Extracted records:

»»

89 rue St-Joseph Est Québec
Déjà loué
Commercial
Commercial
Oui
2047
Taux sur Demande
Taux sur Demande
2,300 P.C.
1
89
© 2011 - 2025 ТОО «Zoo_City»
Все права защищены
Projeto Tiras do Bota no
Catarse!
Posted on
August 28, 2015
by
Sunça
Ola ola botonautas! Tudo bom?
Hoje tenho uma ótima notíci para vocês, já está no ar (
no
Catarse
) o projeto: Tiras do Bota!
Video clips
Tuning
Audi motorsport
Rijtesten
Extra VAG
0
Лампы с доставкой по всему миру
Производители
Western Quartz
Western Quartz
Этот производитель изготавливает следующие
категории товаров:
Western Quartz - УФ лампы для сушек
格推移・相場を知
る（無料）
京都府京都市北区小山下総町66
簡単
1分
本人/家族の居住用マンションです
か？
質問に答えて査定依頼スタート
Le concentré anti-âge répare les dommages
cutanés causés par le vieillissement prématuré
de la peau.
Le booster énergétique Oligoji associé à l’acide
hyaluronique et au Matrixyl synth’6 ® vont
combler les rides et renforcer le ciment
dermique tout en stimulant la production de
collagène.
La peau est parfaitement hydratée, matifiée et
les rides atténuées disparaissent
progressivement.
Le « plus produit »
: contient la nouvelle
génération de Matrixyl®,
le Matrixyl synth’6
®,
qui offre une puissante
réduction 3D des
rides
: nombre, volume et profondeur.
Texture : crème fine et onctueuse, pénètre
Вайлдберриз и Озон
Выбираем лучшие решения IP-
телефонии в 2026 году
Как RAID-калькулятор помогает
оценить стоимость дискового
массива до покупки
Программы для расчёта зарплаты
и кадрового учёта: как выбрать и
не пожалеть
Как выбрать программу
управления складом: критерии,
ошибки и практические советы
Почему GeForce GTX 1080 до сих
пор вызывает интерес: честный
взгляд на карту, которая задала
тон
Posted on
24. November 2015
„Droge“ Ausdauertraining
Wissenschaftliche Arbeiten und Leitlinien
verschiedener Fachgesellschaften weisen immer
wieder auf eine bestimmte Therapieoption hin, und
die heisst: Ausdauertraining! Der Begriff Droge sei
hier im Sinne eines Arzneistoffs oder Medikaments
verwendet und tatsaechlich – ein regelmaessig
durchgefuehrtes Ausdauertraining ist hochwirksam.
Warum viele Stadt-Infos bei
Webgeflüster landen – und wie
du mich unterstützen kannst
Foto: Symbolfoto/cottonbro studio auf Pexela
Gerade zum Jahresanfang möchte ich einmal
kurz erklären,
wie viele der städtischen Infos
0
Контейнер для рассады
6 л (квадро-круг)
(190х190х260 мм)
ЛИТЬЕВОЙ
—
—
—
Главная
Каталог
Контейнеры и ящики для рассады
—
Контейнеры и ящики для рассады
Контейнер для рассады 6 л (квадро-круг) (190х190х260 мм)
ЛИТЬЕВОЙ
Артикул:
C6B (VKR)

««

Transcribe every line of text in the rows above, reproducing each one character for character and in its original order.

**OUTPUT OF THE EXERCISE:**
89 rue St-Joseph Est Québec
Déjà loué
Commercial
Commercial
Oui
2047
Taux sur Demande
Taux sur Demande
2,300 P.C.
1
89
© 2011 - 2025 ТОО «Zoo_City»
Все права защищены
Projeto Tiras do Bota no
Catarse!
Posted on
August 28, 2015
by
Sunça
Ola ola botonautas! Tudo bom?
Hoje tenho uma ótima notíci para vocês, já está no ar (
no
Catarse
) o projeto: Tiras do Bota!
Video clips
Tuning
Audi motorsport
Rijtesten
Extra VAG
0
Лампы с доставкой по всему миру
Производители
Western Quartz
Western Quartz
Этот производитель изготавливает следующие
категории товаров:
Western Quartz - УФ лампы для сушек
格推移・相場を知
る（無料）
京都府京都市北区小山下総町66
簡単
1分
本人/家族の居住用マンションです
か？
質問に答えて査定依頼スタート
Le concentré anti-âge répare les dommages
cutanés causés par le vieillissement prématuré
de la peau.
Le booster énergétique Oligoji associé à l’acide
hyaluronique et au Matrixyl synth’6 ® vont
combler les rides et renforcer le ciment
dermique tout en stimulant la production de
collagène.
La peau est parfaitement hydratée, matifiée et
les rides atténuées disparaissent
progressivement.
Le « plus produit »
: contient la nouvelle
génération de Matrixyl®,
le Matrixyl synth’6
®,
qui offre une puissante
réduction 3D des
rides
: nombre, volume et profondeur.
Texture : crème fine et onctueuse, pénètre
Вайлдберриз и Озон
Выбираем лучшие решения IP-
телефонии в 2026 году
Как RAID-калькулятор помогает
оценить стоимость дискового
массива до покупки
Программы для расчёта зарплаты
и кадрового учёта: как выбрать и
не пожалеть
Как выбрать программу
управления складом: критерии,
ошибки и практические советы
Почему GeForce GTX 1080 до сих
пор вызывает интерес: честный
взгляд на карту, которая задала
тон
Posted on
24. November 2015
„Droge“ Ausdauertraining
Wissenschaftliche Arbeiten und Leitlinien
verschiedener Fachgesellschaften weisen immer
wieder auf eine bestimmte Therapieoption hin, und
die heisst: Ausdauertraining! Der Begriff Droge sei
hier im Sinne eines Arzneistoffs oder Medikaments
verwendet und tatsaechlich – ein regelmaessig
durchgefuehrtes Ausdauertraining ist hochwirksam.
Warum viele Stadt-Infos bei
Webgeflüster landen – und wie
du mich unterstützen kannst
Foto: Symbolfoto/cottonbro studio auf Pexela
Gerade zum Jahresanfang möchte ich einmal
kurz erklären,
wie viele der städtischen Infos
0
Контейнер для рассады
6 л (квадро-круг)
(190х190х260 мм)
ЛИТЬЕВОЙ
—
—
—
Главная
Каталог
Контейнеры и ящики для рассады
—
Контейнеры и ящики для рассады
Контейнер для рассады 6 л (квадро-круг) (190х190х260 мм)
ЛИТЬЕВОЙ
Артикул:
C6B (VKR)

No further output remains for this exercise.